# Why don't the lenders simply issue corrected statements in redress cases?



## Brendan Burgess (24 Jan 2018)

I have spent a lot of time trying to figure out AIB and BoI redress calculations. 

ptsb just sent the redress figure and told people that they could request the calculations but they would run to many pages.

But thinking about it lately, why do the lenders not simply reissue the annual mortgage statements with the actual payments made and the corrected interest rate? 

Let's say that the balance on my mortgage today is €150k having been charged the SVR. 

If the right interest rate is applied, then the balance would fall to say €120k and I would see the overcharge of €30k immediately. 

I could also check the calculations very easily. Look at the balance outstanding each month and multiply by 1/12th of the annual mortgage rate. 

Brendan


----------



## notabene (24 Jan 2018)

I agree Brendan, calculations should be supplied without question - and even if they do run to many pages - the people are entitled to see how the sum was arrived at without further hassle of requesting them


----------



## Brendan Burgess (24 Jan 2018)

Hi nb

I don't think that many would run to many pages. 

Most annual mortgage statements have  12 payments and 12 interest charges.
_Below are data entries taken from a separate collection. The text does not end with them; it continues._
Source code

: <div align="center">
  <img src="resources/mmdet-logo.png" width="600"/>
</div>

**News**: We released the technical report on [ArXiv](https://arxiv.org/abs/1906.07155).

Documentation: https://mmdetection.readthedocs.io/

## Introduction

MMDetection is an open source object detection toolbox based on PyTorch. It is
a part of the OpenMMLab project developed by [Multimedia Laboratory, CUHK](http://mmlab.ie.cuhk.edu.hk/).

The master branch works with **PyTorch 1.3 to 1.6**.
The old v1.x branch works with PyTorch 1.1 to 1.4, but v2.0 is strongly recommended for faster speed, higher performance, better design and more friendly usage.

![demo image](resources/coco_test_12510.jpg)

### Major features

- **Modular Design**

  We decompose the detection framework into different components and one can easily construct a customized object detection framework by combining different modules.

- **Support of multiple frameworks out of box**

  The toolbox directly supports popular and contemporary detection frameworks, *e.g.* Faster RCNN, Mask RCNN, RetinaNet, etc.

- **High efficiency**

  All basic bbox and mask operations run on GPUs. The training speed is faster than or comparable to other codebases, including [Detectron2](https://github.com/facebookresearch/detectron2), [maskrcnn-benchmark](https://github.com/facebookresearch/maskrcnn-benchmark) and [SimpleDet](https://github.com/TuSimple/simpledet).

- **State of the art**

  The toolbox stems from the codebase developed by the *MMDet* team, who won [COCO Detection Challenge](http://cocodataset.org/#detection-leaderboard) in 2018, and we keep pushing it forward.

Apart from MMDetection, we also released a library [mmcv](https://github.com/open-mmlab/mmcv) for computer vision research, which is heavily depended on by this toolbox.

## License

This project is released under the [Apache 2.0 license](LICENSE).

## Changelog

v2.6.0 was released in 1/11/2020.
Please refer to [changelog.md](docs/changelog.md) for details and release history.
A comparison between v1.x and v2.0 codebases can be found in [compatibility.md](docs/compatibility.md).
Even if there are more payments, TRS, etc, it would be so much easier to check. 

Brendan


----------



## SaySomething (25 Jan 2018)

Brendan Burgess said:


> Hi nb
> 
> I don't think that many would run to many pages.
> 
> ...


Mine would run to a few pages given it has to be dated from 2010. I had to get my figures checked independently because the redress letter was so unclear. If I'd received a statement it would have made life considerably easier.


----------



## IKEA06 (25 Jan 2018)

Brendan,
You could do as you say and "Look at the balance outstanding each month and multiply by 1/12th of the annual mortgage rate" but you would only get an approximation of the correct interest charge. All the major banks accrue interest on a daily basis - so 31 days for January and 28 for February. Quite a difference between the two months. And since the accrual is daily then should the balance or the interest rate your approximation will be even further away from the correct figure. 

Your approach would fall under the philosophy of "Close enough is good enough". I don't believe that should ever be true when dealing with banks and redress calculations. They have a contractual obligation to charge the correct amount of interest, and given the circumstances they should make their methods and calculations clear to any customer who wishes to review them.


----------



## Brendan Burgess (25 Jan 2018)

Hi IKEA

The lender would calculate the interest correctly and exactly.  But they would show it the same way they do in the ordinary statements. 

People would be able to check the interest. They could get a spreadsheet and calculate it exactly. But as the interest rate will be a tracker rate, I would certainly be happy enough with an approximation. 

Brendan


----------



## Brendan Burgess (25 Jan 2018)

IKEA06 said:


> they should make their methods and calculations clear to any customer who wishes to review them.



That is actually the point I am making.


----------